0
votes

Reference the discussion in this link:

What is the algorithm to compute the Amazon-S3 Etag for a file larger than 5GB?

The steps to recreate the MD5 hash is to 1) concatenate the md5 hashes for each upload part, 2) convert the concatenated hash into binary, 3) get the md5 hash of the binary, then 4) add the hyphen and number of parts to the hash. That all sounds easy enough, but where I'm struggling is in step 3. To get the hash of the binary I need to convert the string into a byte array. To get the byte array I need to know what encoding format to use. That's the part I'm missing. Do I use ASCII, UTF8, Unicode, BigEndian, something else?

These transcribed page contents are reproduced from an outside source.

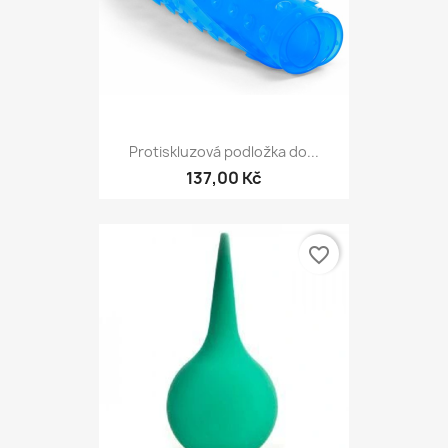
Protiskluzová podložka do...
137,00 Kč
favorite_border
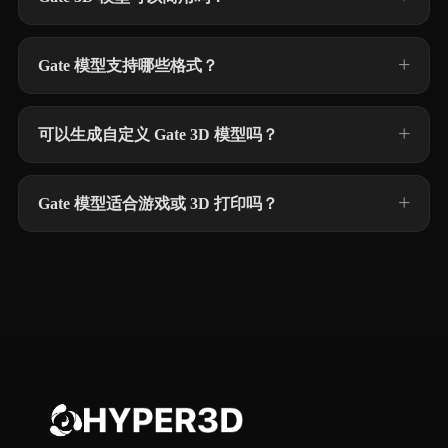
Gate 模型支持哪些格式？
可以生成自定义 Gate 3D 模型吗？
Gate 模型适合游戏或 3D 打印吗？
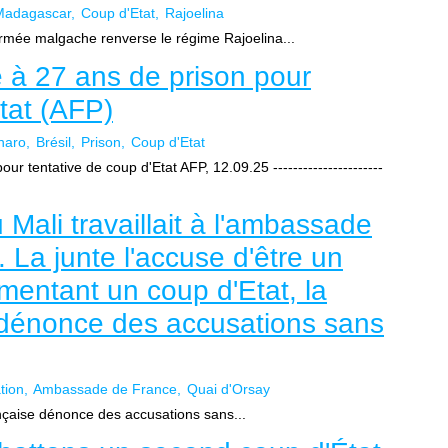
Madagascar
Coup d'Etat
Rajoelina
armée malgache renverse le régime Rajoelina...
à 27 ans de prison pour
tat (AFP)
naro
Brésil
Prison
Coup d'Etat
 tentative de coup d'Etat AFP, 12.09.25 ----------------------
 Mali travaillait à l'ambassade
La junte l'accuse d'être un
entant un coup d'Etat, la
 dénonce des accusations sans
tion
Ambassade de France
Quai d'Orsay
ançaise dénonce des accusations sans...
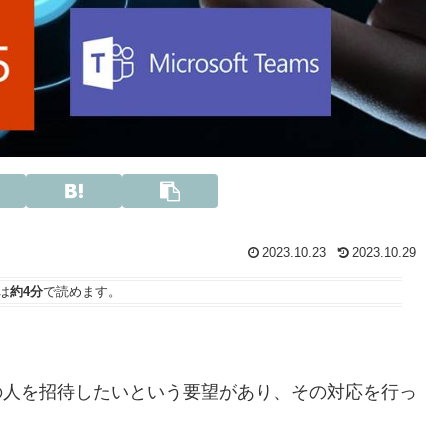
2023.10.23
2023.10.29
は
約4分
で読めます。
部の人を招待したいという要望があり、その対応を行っ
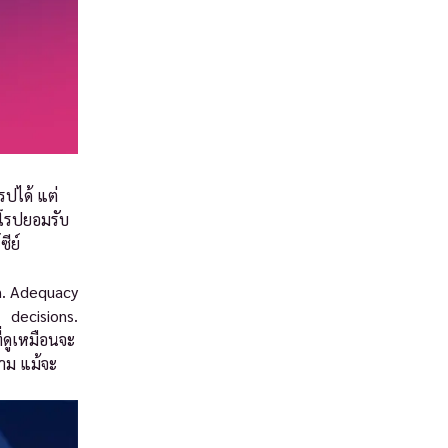
ปได้ แต่
ุโรปยอมรับ
ซีย์
n. Adequacy
decisions.
่ดูเหมือนจะ
ตาม แม้จะ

I've tried using the four formats above and none have produced the correct hash. I just can't seem to figure this one out. The code I'm using is:

CompleteMultipartUploadResponse compResp = new CompleteMultipartUploadResponse();
CompleteMultipartUploadRequest compReq = new CompleteMultipartUploadRequest();
string requestETagHash = "";

compResp = client.CompleteMultipartUpload(compReq);
string compETag = compResp.ETag;                                            
foreach (PartETag s in compReq.PartETags)
{
    requestETagHash += s.ETag.Replace('\"', ' ').Trim().Split('-').First();
}

StringBuilder sb = new StringBuilder();
foreach (char c in requestETagHash)
{
    try
    {
         sb.AppendFormat(Convert.ToString(Convert.ToInt16(c.ToString(), 16), 2).PadLeft(4, '0'));
    }
    catch (Exception ex)
    {
        MessageBox.Show("Hash error:\n\n" + ex.Message);
    }
}
//What encoding is used in this line?
byte[] b = System.Text.Encoding.UTF8.GetBytes(sb.ToString());

byte[] data = md5Hash.ComputeHash(b, 0, b.Length);

StringBuilder sBuilder = new StringBuilder();
for (int i = 0; i < data.Length; i++)
{
    sBuilder.Append(data[i].ToString("x2"));
}

Any in solving this would be appreciated.

1
How are you uploading the actual data? It's not clear where text comes in here at all.Jon Skeet
Note from the question you linked to: "Since MD5 checksums are hex representations of binary data, just make sure you take the MD5 of the decoded binary concatenation"Jon Skeet
Basically it sounds like you're doing this too late - you should be computing each MD5 hash as a byte[], then a) concatentating those byte[] hashes together (so you can hash the result again); b) converting each hash into hex for the etag.Jon Skeet
Thanks, Jon. I was going to comment the code to make it more clear what is happening where, but can't seem to figure out how to do that. Regarding the note you quoted, that is what is tripping me up, and why I was converting the hash (which is hex) to binary. There's a piece in there that I'm not getting.user1750310
The hash doesn't start out as hex. You haven't shown the code that computes the hash of your data to start with. (You seem to be making the request right near the start, which is very odd to begin with... normally you'd do this before making the request, wouldn't you?)Jon Skeet

1 Answers

0
votes

Problem solved. Thank you, Jon! Your comment about my getting the hash late got me thinking about where to find the hash's byte array vs. the hex value I was using. I modified my code to get and concatenate the hash byte array immediately after uploading each file part. Then, after receiving the CompleteMultiPartUploadResponse response, I hash that concatenated array, and voila, I get the same hash as the eTag returned from S3 for the completed upload.